Monday, November 5, 2012

It's just a grade...

So far this year my regular-level physics classes have had three lab assignments.  Those are Inelastic Collisions in One Dimension, Elastic Collisions in One Dimension, and Explosions in One Dimension.  Each of these involved placing Vernier Motion Detectors at opposite ends of a Vernier Dynamics Track and graphing the motion of a pair of carts as they are put through the various situations described by the lab titles.  (To be clear, I have done the same lab just as well with Pasco.  I don't advocate Vernier in particular.)

In our labs, students took multiple data runs with varying amounts of mass added to the two carts.  The whole goal of this is for students to see that momentum is a useful concept in physics, and that its conservation holds true in many different situations.  Hopefully they will then believe it when I tell them that this holds true in any situation where there is no outside force acting on a system.

In each of these labs, the students obviously have to calculate the momentum (mass times velocity) of both carts, both before and after the collision (or explosion, but let's just say "collision" to make it simpler).  Students therefore had to have a way to find the velocity of each cart.  Earlier this year students learned that the slope of a position vs time graph actually is the velocity of the object being graphed, so that's what I expected they would do.  Sure enough, each lab group graphed x vs t for the carts and used the software to determine the linear fit for the time before the collision, and for the time after the collision.  They printed out these graphs and stapled them into their notebooks, with the slope clearly labelled.

And then they wrote that the momentum is conserved.

There are no calculations in many of the notebooks.  No equations to show whether or not momentum had been conserved in these collisions, and to what degree.  There is simply the statement that momentum is conserved.  Clearly we've got a disconnect here between my expectations and student performance.  It's amazing how exhausting it is to continually stay on top of these things.  Students by and large do not want to do this kind of work--it's just a grade.  It's very hard to stay excited as an educator when students so clearly see no connection between the work they are asked to do and conclusions they are asked to make, let alone questions on an assessment.  To actually connect this with what they think their futures will be?

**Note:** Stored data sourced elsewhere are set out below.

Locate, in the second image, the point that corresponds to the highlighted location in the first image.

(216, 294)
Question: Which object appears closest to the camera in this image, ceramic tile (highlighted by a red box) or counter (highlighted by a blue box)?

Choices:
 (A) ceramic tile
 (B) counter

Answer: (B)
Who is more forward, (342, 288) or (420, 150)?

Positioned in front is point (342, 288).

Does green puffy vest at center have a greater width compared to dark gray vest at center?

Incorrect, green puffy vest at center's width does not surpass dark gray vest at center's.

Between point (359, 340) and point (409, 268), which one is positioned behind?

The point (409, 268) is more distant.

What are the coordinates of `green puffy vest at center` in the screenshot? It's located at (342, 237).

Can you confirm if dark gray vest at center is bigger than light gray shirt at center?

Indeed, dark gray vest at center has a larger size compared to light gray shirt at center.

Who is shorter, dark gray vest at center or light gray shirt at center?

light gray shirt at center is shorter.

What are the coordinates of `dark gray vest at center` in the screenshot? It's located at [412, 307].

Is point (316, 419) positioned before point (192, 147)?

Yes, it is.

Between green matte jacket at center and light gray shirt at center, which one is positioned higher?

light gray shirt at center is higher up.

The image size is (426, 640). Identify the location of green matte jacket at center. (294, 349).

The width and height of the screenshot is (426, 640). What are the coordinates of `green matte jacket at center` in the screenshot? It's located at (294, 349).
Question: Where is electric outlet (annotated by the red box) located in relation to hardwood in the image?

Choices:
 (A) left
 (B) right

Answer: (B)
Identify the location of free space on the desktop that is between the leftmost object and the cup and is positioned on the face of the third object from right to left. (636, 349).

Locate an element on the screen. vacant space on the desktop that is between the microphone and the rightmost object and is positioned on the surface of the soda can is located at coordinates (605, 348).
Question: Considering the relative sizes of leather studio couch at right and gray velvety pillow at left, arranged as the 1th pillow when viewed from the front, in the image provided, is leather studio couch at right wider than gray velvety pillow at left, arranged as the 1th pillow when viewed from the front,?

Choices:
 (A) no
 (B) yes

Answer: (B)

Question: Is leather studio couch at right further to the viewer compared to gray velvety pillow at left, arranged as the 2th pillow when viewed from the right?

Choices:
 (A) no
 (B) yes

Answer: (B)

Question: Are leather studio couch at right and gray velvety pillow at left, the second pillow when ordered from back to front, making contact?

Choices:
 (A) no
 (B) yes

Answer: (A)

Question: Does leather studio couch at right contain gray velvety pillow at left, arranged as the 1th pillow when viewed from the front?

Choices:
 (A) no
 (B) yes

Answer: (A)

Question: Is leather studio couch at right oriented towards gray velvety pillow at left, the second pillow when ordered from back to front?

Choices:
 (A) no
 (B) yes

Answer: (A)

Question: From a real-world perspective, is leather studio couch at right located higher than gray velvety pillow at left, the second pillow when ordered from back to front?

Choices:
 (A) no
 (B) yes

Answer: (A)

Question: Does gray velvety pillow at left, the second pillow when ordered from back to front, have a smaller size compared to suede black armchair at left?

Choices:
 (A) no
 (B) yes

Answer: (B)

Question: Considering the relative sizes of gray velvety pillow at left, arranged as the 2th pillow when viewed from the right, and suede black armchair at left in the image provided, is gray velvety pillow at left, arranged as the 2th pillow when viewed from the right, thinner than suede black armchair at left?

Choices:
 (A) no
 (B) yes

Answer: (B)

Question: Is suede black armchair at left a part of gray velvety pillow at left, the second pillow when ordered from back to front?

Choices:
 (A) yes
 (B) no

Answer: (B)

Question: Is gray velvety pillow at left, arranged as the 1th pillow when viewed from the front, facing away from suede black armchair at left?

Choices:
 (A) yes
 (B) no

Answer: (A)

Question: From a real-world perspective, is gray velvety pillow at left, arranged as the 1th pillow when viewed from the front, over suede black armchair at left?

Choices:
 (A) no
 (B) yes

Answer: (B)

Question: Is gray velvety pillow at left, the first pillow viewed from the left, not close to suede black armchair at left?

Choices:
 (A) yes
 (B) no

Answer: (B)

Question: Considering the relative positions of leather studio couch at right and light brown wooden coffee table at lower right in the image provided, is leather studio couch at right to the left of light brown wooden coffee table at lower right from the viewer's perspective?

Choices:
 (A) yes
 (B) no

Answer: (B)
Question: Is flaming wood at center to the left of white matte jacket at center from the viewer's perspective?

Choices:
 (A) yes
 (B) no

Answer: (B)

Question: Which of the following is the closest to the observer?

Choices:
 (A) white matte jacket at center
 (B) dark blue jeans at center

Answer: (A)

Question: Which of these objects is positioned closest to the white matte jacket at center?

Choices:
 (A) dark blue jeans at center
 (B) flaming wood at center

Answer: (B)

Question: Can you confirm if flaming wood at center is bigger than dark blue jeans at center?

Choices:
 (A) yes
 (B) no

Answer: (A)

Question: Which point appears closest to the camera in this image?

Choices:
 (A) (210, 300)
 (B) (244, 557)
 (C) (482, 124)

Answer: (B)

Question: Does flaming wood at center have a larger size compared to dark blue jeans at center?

Today I assigned a step-by-step exercise  for the classes in question. For each of the three labs, students were asked to calculate the initial momentum of cart A, and then of cart B, and then the sum of these.  And then the final momentum of cart A, and then of cart B, and then the sum of those.  And then the percent difference.  And then the question: does your data demonstrate that momentum was conserved?  It may not have been fun, but it clarified things.  Many times students showed me that the data in their notebooks was not sufficient to calculate these values, which means that they could not conclude one way or another about the conservation of momentum.  What should we do?  Well, frankly, the fact that you realized that you documented the wrong data is more important than the number crunching.

I hope this serves us well in our next lab: Impulse.